Vitamin D supplementation protocols are all over the map. Lots of docs gravitate toward high doses given once a week. Other docs prefer high dosing for 1-2 months then rechecking your levels. Still others recommend a low and slow approach that involves long term, small, frequent dosing. All strive for the same goal of optimal vitamin D levels, but the journeys to achieve said levels are vastly different.
I’m definitely in the low and slow camp. Let me tell you why.
Not many people know that vitamin D is a hormone. Yup, a hormone. Like insulin, estrogen, and epinephrine. Hormones are tiny chemical messengers that are distributed in the blood and have wide reaching effects throughout the body. The other main messaging system of the body, or the nervous system, uses electrical impulses that reach one cell at a time; its effects are very specific. In hormonal messaging, if a cell has a receptor for a hormone, that hormone will effect the cell, no matter where it is in the body. As you can see, hormones have a wide reaching effect on the entire body.
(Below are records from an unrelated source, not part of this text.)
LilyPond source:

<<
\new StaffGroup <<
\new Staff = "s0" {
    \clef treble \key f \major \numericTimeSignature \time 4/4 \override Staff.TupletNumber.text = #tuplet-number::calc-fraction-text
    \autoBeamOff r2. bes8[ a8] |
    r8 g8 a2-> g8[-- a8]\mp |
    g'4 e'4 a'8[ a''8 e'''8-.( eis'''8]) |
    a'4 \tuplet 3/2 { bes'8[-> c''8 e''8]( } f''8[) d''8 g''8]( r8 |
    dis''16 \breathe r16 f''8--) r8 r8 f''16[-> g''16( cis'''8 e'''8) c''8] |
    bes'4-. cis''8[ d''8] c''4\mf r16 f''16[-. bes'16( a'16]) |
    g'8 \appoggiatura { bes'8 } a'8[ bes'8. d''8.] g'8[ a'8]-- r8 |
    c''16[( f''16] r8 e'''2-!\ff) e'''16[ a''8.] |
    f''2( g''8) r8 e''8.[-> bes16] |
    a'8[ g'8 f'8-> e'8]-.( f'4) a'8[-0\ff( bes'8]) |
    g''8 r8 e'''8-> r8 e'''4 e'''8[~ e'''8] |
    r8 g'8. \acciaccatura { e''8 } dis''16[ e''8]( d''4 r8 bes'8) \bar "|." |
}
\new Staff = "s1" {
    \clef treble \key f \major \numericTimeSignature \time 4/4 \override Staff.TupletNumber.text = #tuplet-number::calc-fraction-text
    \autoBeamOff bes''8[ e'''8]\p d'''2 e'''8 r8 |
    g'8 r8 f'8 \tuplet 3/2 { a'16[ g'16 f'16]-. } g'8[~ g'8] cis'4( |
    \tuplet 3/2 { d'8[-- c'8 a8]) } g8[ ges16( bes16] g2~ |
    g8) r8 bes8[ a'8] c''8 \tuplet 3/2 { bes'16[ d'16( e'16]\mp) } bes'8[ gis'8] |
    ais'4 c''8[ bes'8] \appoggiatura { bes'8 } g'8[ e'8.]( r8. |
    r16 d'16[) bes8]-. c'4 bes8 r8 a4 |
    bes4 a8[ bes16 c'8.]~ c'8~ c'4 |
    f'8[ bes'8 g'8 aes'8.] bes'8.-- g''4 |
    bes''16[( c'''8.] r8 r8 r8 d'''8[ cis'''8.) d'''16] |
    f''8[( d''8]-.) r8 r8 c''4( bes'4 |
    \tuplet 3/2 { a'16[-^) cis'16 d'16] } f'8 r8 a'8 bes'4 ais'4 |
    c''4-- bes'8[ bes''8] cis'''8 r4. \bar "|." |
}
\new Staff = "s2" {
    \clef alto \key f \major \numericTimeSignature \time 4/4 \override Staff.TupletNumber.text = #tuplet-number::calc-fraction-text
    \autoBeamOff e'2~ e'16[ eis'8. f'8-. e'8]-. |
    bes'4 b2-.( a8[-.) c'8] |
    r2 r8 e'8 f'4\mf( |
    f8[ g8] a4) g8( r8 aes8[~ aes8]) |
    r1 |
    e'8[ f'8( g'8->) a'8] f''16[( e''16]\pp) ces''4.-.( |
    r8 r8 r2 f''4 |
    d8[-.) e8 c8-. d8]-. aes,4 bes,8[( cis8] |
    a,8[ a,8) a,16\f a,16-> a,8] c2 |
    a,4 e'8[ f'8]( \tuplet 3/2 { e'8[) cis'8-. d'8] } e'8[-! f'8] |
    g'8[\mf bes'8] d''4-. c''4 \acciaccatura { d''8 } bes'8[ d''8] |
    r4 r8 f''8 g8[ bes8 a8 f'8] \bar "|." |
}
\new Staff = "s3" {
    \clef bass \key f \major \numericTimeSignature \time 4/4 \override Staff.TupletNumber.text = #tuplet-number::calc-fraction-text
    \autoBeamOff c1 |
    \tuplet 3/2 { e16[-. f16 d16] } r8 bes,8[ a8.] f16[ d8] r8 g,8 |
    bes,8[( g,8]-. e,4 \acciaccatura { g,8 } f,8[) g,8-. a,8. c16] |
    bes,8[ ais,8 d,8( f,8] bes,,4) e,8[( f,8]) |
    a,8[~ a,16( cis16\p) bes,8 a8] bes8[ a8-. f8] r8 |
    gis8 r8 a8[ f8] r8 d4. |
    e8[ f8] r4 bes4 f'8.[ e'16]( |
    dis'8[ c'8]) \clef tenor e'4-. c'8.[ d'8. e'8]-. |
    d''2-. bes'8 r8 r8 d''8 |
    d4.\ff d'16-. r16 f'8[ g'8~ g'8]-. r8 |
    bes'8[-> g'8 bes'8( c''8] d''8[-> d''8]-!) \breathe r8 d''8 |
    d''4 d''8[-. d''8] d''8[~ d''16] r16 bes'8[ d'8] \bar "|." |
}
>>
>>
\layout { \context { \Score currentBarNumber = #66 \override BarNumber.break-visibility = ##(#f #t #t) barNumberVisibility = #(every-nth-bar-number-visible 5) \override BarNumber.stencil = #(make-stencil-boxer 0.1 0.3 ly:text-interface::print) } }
The body is constantly balancing our hormone levels to keep things running smoothly. If a little more hormone is needed, the body produces and releases a small amount to bump levels back into balance. If too much is floating around the bloodstream, our body stops production and/or breaks down some of the extra hormone. Unless a major event occurs, hormones are released and used in small doses.
Vitamin D is best taken in small daily doses. In this way, the hormone is being brought into the body in quantities that can be easily absorbed and used. Lower daily dosing mimics the body’s own method for creating balance and order in the system.
Large, infrequent doses have the potential to disrupt this natural balance. For example, your body is constantly releasing small amounts of epinephrine, the fight-or-flight (I’m running from a bear!!) hormone. Imagine if instead of small releases throughout the day, your body stored up its epinephrine for a week and then released it all at one time! You would have difficulty adapting to such a large input and you’d feel like you’re running from the biggest bear in the world!
I’m not saying that vitamin D has the same effects on the body as epinephrine, but I am saying that the principle is the same. Large amounts of a hormone can stress the body. It is much easier to adapt to small shifts, and the body is more likely to integrate and use what its been given. The hormonal system is a very complex web, and we only understand a fraction of its interconnections. It’s best to respect the body by working in harmony with the system, rather placing it under unnecessary stress.
Again, exact dosages are best discussed with a trained professional to ensure that you are safely supplementing and that your levels are in a healthy range.